**Text provided:**
Skip to content

API Startup Lifecycle

The API boots in two phases. Construction (the create_app body) wires synchronous services. On-startup (_build_lifecycle.on_startup) wires services that need a connected persistence backend. The ordering invariants below are load-bearing: getting them wrong races a dependency and 503s a controller forever, or poisons startup on a transient boot.

Construction-phase ordering invariants

  • agent_registry must be built BEFORE auto_wire_meetings.
  • tunnel_provider is wired unconditionally (not gated by integrations.enabled).

On-startup ordering invariants

  • SettingsService auto-wire must precede WorkflowExecutionObserver registration, so it picks up the resolver-driven max_subworkflow_depth instead of the seed default.
  • OntologyService wires after persistence.connect() via _wire_ontology_service.

**Extracted records:**
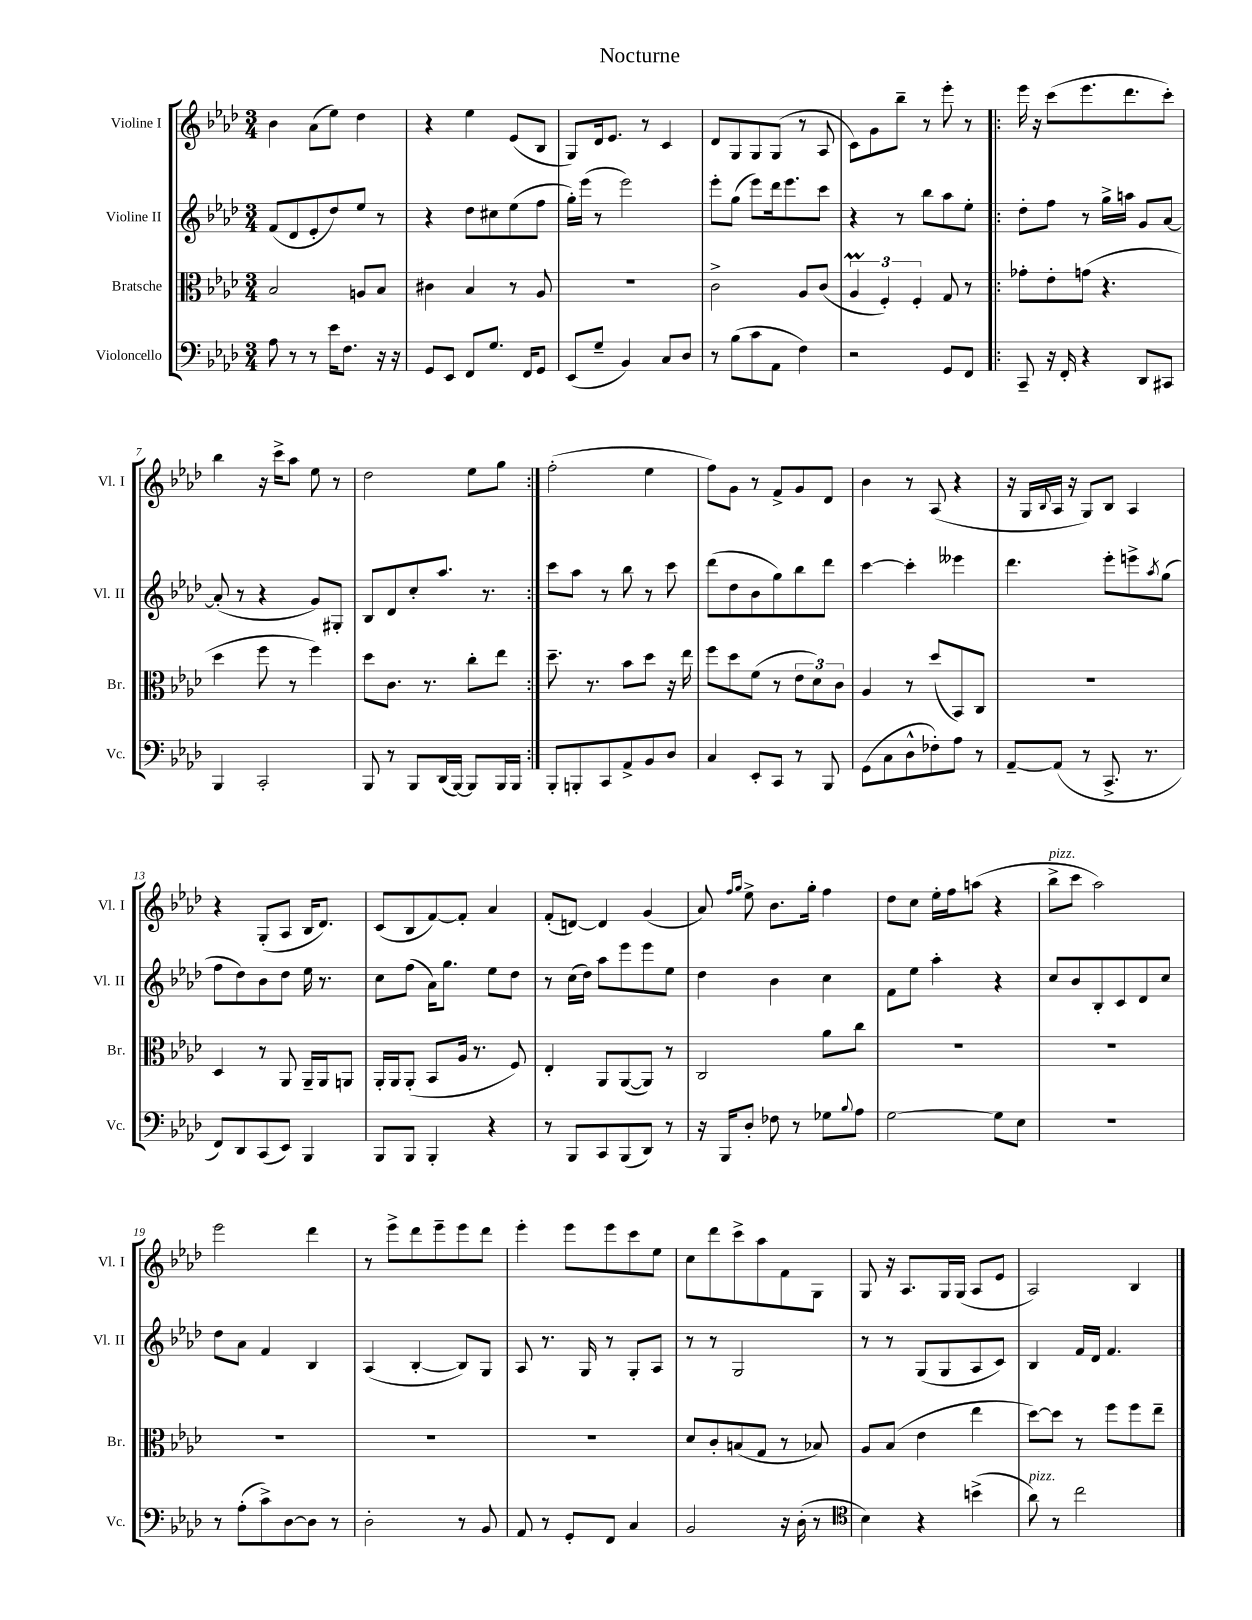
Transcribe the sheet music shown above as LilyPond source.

\header { title = "Nocturne" }
<<
\new StaffGroup <<
\new Staff = "s0" \with { instrumentName = "Violine I" shortInstrumentName = "Vl. I" } {
    \clef treble \key aes \major \numericTimeSignature \time 3/4
    bes'4 aes'8( ees''8) des''4 |
    r4 ees''4 ees'8( bes8 |
    g8) des'16 ees'8. r8 c'4 |
    des'8 g8 g8 g8( r8 aes8 |
    c'8) g'8 bes''8-- r8 ees'''8-. r8 |
    \repeat volta 2 { ees'''16 r16 c'''8( ees'''8. des'''8. c'''8-.) |
    bes''4 r16 c'''16-> aes''8 ees''8 r8 |
    des''2 ees''8 g''8 | }
    f''2-.( ees''4 |
    f''8) g'8 r8 f'8-> g'8 des'8 |
    bes'4 r8 aes8( r4 |
    r16 g16 \appoggiatura { bes8 } aes16 r16 g8) bes8 aes4 |
    r4 g8-.( aes8 bes16 des'8.) |
    c'8( bes8 f'8~) f'8-. aes'4 |
    f'8-.( d'8~) d'4 g'4( |
    aes'8) \grace { f''16 g''16 } ees''8-> bes'8. g''16-. f''4 |
    des''8 c''8 ees''16-. f''16 a''8( r4 |
    bes''8->^\markup { \italic "pizz." } c'''8 aes''2) |
    ees'''2 des'''4 |
    r8 ees'''8-> des'''8 ees'''8-- ees'''8 des'''8 |
    ees'''4-. ees'''8 ees'''8 c'''8 ees''8 |
    c''8 des'''8 c'''8-> aes''8 f'8 g8 |
    g8 r16 aes8. g16 g16( aes8 ees'8 |
    aes2) bes4 \bar "|." |
}
\new Staff = "s1" \with { instrumentName = "Violine II" shortInstrumentName = "Vl. II" } {
    \clef treble \key aes \major \numericTimeSignature \time 3/4
    f'8( des'8 ees'8-. des''8) ees''8 r8 |
    r4 des''8 cis''8 ees''8( f''8 |
    g''16-.) ees'''16( r8 ees'''2) |
    ees'''8-. g''8( ees'''8) des'''16 ees'''8. c'''8 |
    r4 r8 bes''8 aes''8 ees''8-. |
    \repeat volta 2 { des''8-. f''8 r8 g''16-> a''16 g'8 aes'8~ |
    aes'8-.( r8 r4 g'8) gis8-. |
    bes8 des'8 c''8-. aes''8. r8. | }
    c'''8 aes''8 r8 bes''8 r8 c'''8 |
    des'''8( des''8 bes'8 g''8) bes''8 des'''8 |
    c'''4~ c'''4-. eeses'''4 |
    des'''4. ees'''8-. e'''8-> \acciaccatura { aes''8 } g''8( |
    f''8 des''8) bes'8 des''8 ees''16 r8. |
    c''8 f''8( aes'16) g''8. ees''8 des''8 |
    r8 c''16( des''16) aes''8 ees'''8 ees'''8 ees''8 |
    des''4 bes'4 c''4 |
    f'8 ees''8 aes''4-. r4 |
    c''8 bes'8 bes8-. c'8 des'8 c''8 |
    des''8 aes'8 f'4 bes4 |
    aes4( bes4~-. bes8) g8 |
    aes8 r8. g16 r8 g8-. aes8 |
    r8 r8 g2 |
    r8 r8 g8( g8 aes8 c'8) |
    bes4 f'16 des'16 f'4. \bar "|." |
}
\new Staff = "s2" \with { instrumentName = "Bratsche" shortInstrumentName = "Br." } {
    \clef alto \key aes \major \numericTimeSignature \time 3/4
    bes2 a8 bes8 |
    cis'4 bes4 r8 aes8 |
    R2. |
    c'2-> aes8 c'8( |
    \tuplet 3/2 { aes4\prall f4-.) f4-. } g8 r8 |
    \repeat volta 2 { ges'8-. ees'8-. g'8( r4. |
    des''4 f''8 r8 f''4) |
    des''8 c'8. r8. c''8-. ees''8 | }
    des''8.-- r8. bes'8 des''8 r16 ees''16 |
    f''8 des''8 f'8( r8 \tuplet 3/2 { ees'8 des'8) c'8 } |
    aes4 r8 des''8( bes,8) c8 |
    R2. |
    des4 r8 aes,8 aes,16-- aes,16 a,8 |
    aes,16-. aes,16 aes,8-.( bes,8 aes16 r8. f8) |
    ees4-. aes,8 aes,8~( aes,8) r8 |
    c2 aes'8 c''8 |
    R2. |
    R2. |
    R2. |
    R2. |
    R2. |
    des'8 c'8-. b8( g8 r8 bes8) |
    aes8 bes8( ees'4 ees''4 |
    des''8~) des''8 r8 f''8 f''8 ees''8-- \bar "|." |
}
\new Staff = "s3" \with { instrumentName = "Violoncello" shortInstrumentName = "Vc." } {
    \clef bass \key aes \major \numericTimeSignature \time 3/4
    aes8 r8 r8 ees'16 f8. r16 r16 |
    g,8 ees,8 f,8 g8. f,16 g,8 |
    ees,8( g8-- bes,4) c8 des8 |
    r8 bes8( c'8 aes,8 f4) |
    r2 g,8 f,8 |
    \repeat volta 2 { c,8-- r16 f,16-. r4 des,8 cis,8 |
    bes,,4 c,2-. |
    bes,,8 r8 bes,,8 des,16( bes,,16~) bes,,8 bes,,16 bes,,16 | }
    bes,,8-. b,,8-. c,8 aes,8-> bes,8 des8 |
    c4 ees,8-. c,8 r8 bes,,8 |
    g,8( c8 des8-^ fes8-.) aes8 r8 |
    aes,8~-- aes,8( r8 c,8.-> r8. |
    f,8) des,8 c,8( ees,8) bes,,4 |
    bes,,8 bes,,8 bes,,4-. r4 |
    r8 bes,,8 c,8 bes,,8( des,8) r8 |
    r16 bes,,16 des8-. fes8 r8 ges8 \appoggiatura { bes8 } aes8 |
    g2~ g8 ees8 |
    R2. |
    r8 aes8-.( c'8->) des8~ des8 r8 |
    des2-. r8 bes,8 |
    aes,8 r8 g,8-. f,8 c4 |
    bes,2 r16 des16-.( r8 |
    \clef tenor bes4) r4 b'4->( |
    aes'8^\markup { \italic "pizz." }) r8 c''2 \bar "|." |
}
>>
>>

**Exercise directions:** Translate this sentence from the API startup page into Spanish: "Construction (the create_app body) wires synchronous services." Answer from the API startup page alone.

**Expected answer:** La construcción (el cuerpo de create_app) conecta los servicios síncronos.